(Your objective):
Please transcribe exactly, and only, the lines of the data below between the line holding "RouterSploit – Exploitation" and the line holding "Wpscan – WordPress vulnerability scanner.", inclusive.
::: Supplied data :::
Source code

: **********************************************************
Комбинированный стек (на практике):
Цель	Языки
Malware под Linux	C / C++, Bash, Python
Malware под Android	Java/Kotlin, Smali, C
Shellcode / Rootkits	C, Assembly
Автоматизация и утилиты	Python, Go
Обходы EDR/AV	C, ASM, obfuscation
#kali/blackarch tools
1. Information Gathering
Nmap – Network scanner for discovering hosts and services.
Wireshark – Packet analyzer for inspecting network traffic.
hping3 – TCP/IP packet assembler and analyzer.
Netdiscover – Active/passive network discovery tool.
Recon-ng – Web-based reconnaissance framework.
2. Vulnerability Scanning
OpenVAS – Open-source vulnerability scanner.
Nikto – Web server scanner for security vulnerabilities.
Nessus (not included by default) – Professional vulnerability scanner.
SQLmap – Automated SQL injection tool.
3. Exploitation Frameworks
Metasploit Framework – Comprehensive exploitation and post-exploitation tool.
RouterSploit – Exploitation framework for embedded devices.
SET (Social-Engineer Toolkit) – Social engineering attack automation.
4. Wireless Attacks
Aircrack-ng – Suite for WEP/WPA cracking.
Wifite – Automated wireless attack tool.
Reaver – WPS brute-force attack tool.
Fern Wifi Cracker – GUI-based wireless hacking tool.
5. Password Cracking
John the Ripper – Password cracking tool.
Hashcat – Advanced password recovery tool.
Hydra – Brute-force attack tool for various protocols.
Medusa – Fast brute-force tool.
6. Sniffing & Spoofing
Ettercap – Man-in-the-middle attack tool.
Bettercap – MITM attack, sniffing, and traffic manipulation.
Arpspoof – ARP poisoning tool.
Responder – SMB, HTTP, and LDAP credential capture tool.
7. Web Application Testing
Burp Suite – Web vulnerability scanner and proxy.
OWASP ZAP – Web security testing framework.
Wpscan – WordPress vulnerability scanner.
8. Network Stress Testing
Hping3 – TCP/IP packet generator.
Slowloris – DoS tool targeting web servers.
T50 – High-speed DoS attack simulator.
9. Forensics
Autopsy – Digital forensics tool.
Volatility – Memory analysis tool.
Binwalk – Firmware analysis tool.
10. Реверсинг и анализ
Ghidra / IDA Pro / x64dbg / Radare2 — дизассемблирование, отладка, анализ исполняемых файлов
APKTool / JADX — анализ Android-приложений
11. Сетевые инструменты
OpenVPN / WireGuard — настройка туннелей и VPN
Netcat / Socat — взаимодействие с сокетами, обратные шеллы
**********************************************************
:::
(Solution to this task):
RouterSploit – Exploitation framework for embedded devices.
SET (Social-Engineer Toolkit) – Social engineering attack automation.
4. Wireless Attacks
Aircrack-ng – Suite for WEP/WPA cracking.
Wifite – Automated wireless attack tool.
Reaver – WPS brute-force attack tool.
Fern Wifi Cracker – GUI-based wireless hacking tool.
5. Password Cracking
John the Ripper – Password cracking tool.
Hashcat – Advanced password recovery tool.
Hydra – Brute-force attack tool for various protocols.
Medusa – Fast brute-force tool.
6. Sniffing & Spoofing
Ettercap – Man-in-the-middle attack tool.
Bettercap – MITM attack, sniffing, and traffic manipulation.
Arpspoof – ARP poisoning tool.
Responder – SMB, HTTP, and LDAP credential capture tool.
7. Web Application Testing
Burp Suite – Web vulnerability scanner and proxy.
OWASP ZAP – Web security testing framework.
Wpscan – WordPress vulnerability scanner.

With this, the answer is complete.